УСЛОВИЯ ЗАДАНИЯ: Продублируйте целиком отрывок о Юнити и Гитлере, ничего в нем не меняя.

___ ИСХОДНЫЙ ОТРЫВОК

Итак, Юнити, запоем учившая немецкий, стала ходить в те рестораны, где появлялся Гитлер (в наше время ее бы арестовали за назойливое преследование, посмеивалась в конце жизни Дебора). Тут-то сыграла свою роль невероятная, божественная самоуверенность Митфордов. Юнити и не сомневалась, что сумеет привлечь внимание одного из главных политических игроков. Достаточно сидеть там за столиком в своей англо-арийской красе — фюрер сумеет ее оценить. Другие на ее месте (если бы кому-то еще захотелось познакомиться с Гитлером) беспокоились бы, как найти слова, как удержать его интерес, не показаться всего лишь фанаткой. Юнити подобные страхи неведомы. Она готова была болтать в стиле Митфордов и знала, что сумеет развлечь фюрера. И все сбылось. В июне 1934-го друг пригласил ее в чайную Карлтона, куда только что прибыла небольшая группа во главе с Гитлером. Юнити написала об этом событии Диане. Еще через месяц она писала Нэнси, требуя отказаться от публикации «Чепчиков». К тому времени ее тон, хотя все еще бодрый и бойкий, приобрел легкий призвук маниакальности. «Нет, я не барахталась с Ремом в Коричневом доме», — значится в постскриптуме. Речь идет об Эрнсте Реме, которого за пару недель до того, как было написано это письмо, вытащили посреди ночи из постели и застрелили по приказу Гитлера (Коричневый дом — штаб-квартира наци в Мюнхене). В Ночь длинных ножей погибло около ста офицеров-коричневорубашечников, и эта эффективная операция расчистила путь наверх сверхлояльным чернорубашечникам-эсэсовцам во главе с Гиммлером. Когда читаешь об этом событии в переложении на митфордианский язык, словно бьешься лбом о непроницаемую тайну этих сестер. «Мне так ужасно жаль фюрера, ты же знаешь, Рем был его старым товарищем и другом», — написала Юнити Диане.

______
___ ПЕРЕЧЕНЬ ДАННЫХ

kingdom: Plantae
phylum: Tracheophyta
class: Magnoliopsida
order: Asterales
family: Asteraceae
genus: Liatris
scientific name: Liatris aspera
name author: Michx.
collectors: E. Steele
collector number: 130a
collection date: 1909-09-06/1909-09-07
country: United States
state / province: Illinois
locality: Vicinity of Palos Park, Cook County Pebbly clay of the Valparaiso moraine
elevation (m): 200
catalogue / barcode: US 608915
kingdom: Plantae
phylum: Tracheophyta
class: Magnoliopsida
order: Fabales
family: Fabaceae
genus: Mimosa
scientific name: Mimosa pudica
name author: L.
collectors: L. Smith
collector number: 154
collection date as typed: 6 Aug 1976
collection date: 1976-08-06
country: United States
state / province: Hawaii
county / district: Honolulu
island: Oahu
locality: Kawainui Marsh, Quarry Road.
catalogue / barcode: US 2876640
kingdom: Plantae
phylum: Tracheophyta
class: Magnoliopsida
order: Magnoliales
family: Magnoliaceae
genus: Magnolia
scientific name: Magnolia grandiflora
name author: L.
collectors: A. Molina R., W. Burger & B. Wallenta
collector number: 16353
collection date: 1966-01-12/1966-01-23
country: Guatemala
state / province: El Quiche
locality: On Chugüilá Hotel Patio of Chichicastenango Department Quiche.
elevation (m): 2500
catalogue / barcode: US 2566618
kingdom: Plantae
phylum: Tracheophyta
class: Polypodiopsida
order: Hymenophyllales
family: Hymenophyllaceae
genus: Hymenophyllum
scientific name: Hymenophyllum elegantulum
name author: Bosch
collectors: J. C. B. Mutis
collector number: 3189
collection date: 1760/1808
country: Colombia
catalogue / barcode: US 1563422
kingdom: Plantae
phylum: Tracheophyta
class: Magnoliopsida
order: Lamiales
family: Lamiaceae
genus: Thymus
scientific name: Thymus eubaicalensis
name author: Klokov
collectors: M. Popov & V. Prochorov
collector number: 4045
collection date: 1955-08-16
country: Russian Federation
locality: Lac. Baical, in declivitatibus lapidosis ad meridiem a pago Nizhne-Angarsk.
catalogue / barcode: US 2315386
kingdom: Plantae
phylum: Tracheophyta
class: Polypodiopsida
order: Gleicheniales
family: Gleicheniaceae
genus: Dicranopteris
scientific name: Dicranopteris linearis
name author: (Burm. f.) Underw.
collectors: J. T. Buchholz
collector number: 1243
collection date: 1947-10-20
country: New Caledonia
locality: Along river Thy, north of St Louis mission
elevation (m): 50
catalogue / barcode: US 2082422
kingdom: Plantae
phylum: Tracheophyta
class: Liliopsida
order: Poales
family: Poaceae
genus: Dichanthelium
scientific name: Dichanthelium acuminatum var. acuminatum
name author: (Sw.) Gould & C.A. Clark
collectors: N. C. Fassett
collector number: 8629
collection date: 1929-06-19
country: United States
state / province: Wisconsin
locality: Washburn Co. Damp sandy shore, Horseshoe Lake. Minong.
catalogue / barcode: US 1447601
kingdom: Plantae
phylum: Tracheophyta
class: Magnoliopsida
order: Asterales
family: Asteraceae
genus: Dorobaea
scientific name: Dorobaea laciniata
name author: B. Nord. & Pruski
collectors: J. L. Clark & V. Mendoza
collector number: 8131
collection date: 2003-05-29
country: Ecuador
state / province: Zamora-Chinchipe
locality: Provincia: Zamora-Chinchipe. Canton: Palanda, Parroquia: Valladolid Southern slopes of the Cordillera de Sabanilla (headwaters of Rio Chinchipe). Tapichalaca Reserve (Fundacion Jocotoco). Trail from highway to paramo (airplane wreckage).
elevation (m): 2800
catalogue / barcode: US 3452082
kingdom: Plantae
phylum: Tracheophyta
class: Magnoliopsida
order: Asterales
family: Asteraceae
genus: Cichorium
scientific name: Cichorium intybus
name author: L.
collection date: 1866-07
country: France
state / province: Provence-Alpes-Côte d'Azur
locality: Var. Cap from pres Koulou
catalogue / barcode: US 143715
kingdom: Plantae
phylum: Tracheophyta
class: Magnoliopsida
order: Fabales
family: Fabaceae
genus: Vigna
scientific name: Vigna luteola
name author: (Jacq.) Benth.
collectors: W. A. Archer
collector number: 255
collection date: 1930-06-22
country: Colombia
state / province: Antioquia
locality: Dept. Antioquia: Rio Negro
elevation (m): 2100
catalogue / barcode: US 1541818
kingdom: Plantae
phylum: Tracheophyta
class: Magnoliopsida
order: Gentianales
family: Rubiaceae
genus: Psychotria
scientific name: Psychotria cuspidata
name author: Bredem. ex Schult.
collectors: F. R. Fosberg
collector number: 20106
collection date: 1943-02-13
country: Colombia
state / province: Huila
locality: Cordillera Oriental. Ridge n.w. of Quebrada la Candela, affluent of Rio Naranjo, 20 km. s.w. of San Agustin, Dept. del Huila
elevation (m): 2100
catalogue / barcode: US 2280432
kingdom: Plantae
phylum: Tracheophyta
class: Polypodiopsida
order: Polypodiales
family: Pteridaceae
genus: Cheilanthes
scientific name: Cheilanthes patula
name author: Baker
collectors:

______

ОТВЕТ:
Итак, Юнити, запоем учившая немецкий, стала ходить в те рестораны, где появлялся Гитлер (в наше время ее бы арестовали за назойливое преследование, посмеивалась в конце жизни Дебора). Тут-то сыграла свою роль невероятная, божественная самоуверенность Митфордов. Юнити и не сомневалась, что сумеет привлечь внимание одного из главных политических игроков. Достаточно сидеть там за столиком в своей англо-арийской красе — фюрер сумеет ее оценить. Другие на ее месте (если бы кому-то еще захотелось познакомиться с Гитлером) беспокоились бы, как найти слова, как удержать его интерес, не показаться всего лишь фанаткой. Юнити подобные страхи неведомы. Она готова была болтать в стиле Митфордов и знала, что сумеет развлечь фюрера. И все сбылось. В июне 1934-го друг пригласил ее в чайную Карлтона, куда только что прибыла небольшая группа во главе с Гитлером. Юнити написала об этом событии Диане. Еще через месяц она писала Нэнси, требуя отказаться от публикации «Чепчиков». К тому времени ее тон, хотя все еще бодрый и бойкий, приобрел легкий призвук маниакальности. «Нет, я не барахталась с Ремом в Коричневом доме», — значится в постскриптуме. Речь идет об Эрнсте Реме, которого за пару недель до того, как было написано это письмо, вытащили посреди ночи из постели и застрелили по приказу Гитлера (Коричневый дом — штаб-квартира наци в Мюнхене). В Ночь длинных ножей погибло около ста офицеров-коричневорубашечников, и эта эффективная операция расчистила путь наверх сверхлояльным чернорубашечникам-эсэсовцам во главе с Гиммлером. Когда читаешь об этом событии в переложении на митфордианский язык, словно бьешься лбом о непроницаемую тайну этих сестер. «Мне так ужасно жаль фюрера, ты же знаешь, Рем был его старым товарищем и другом», — написала Юнити Диане.